TASK REQUIREMENTS: Beginning with the line that holds "cy_px: -201" and finishing with the line that holds "exposure_s: 1/60", repeat the listing exactly, leaving every picture out.

SOURCE DATA:
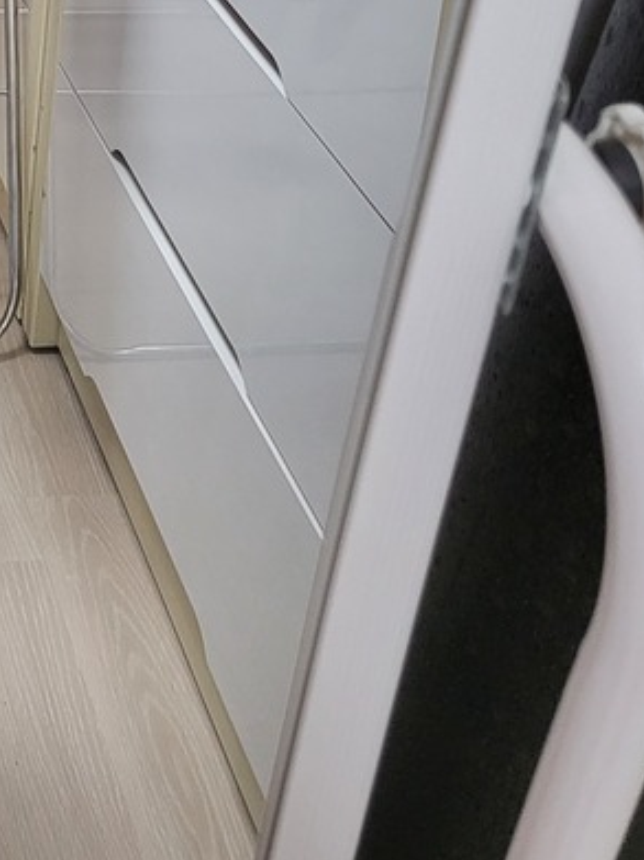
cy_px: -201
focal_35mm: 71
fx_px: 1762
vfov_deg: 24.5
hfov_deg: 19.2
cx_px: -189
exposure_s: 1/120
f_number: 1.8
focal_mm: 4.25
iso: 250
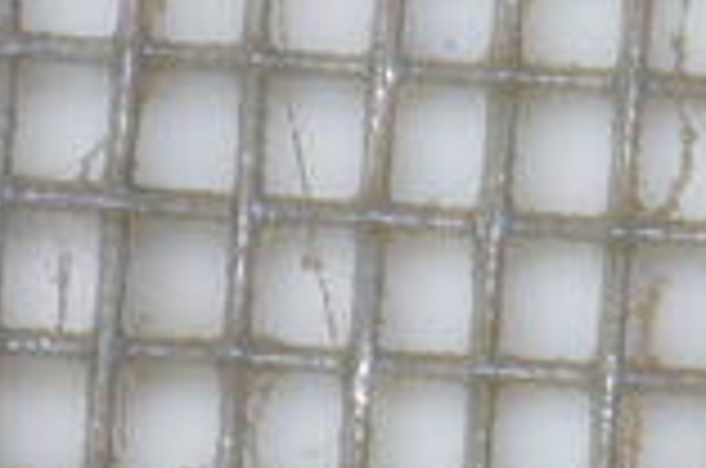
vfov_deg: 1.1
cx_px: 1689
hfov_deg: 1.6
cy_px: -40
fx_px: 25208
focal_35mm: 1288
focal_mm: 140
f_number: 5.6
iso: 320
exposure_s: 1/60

* * *

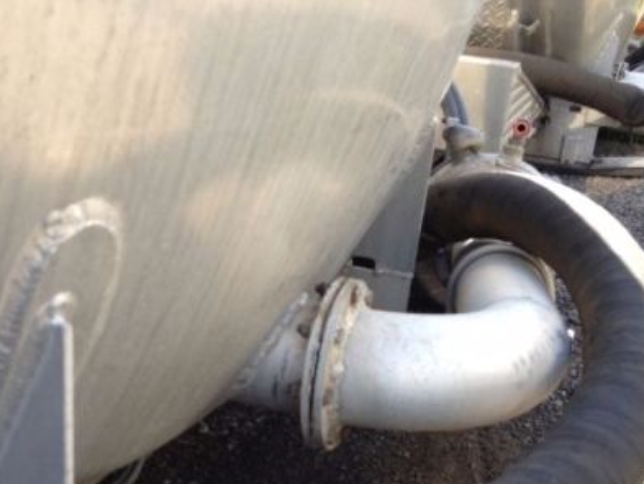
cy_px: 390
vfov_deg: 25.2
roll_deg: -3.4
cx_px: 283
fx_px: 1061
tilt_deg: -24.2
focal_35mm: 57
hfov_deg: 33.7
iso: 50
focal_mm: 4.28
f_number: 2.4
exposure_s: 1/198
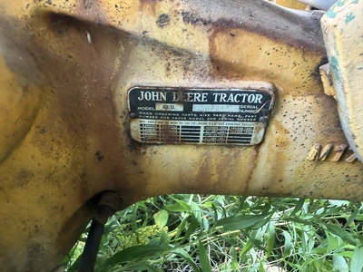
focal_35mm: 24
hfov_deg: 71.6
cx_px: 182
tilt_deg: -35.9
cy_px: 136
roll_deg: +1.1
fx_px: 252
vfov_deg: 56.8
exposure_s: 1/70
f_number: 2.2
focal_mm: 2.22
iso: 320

ANSWER TO THIS TASK:
cy_px: -201
focal_35mm: 71
fx_px: 1762
vfov_deg: 24.5
hfov_deg: 19.2
cx_px: -189
exposure_s: 1/120
f_number: 1.8
focal_mm: 4.25
iso: 250
vfov_deg: 1.1
cx_px: 1689
hfov_deg: 1.6
cy_px: -40
fx_px: 25208
focal_35mm: 1288
focal_mm: 140
f_number: 5.6
iso: 320
exposure_s: 1/60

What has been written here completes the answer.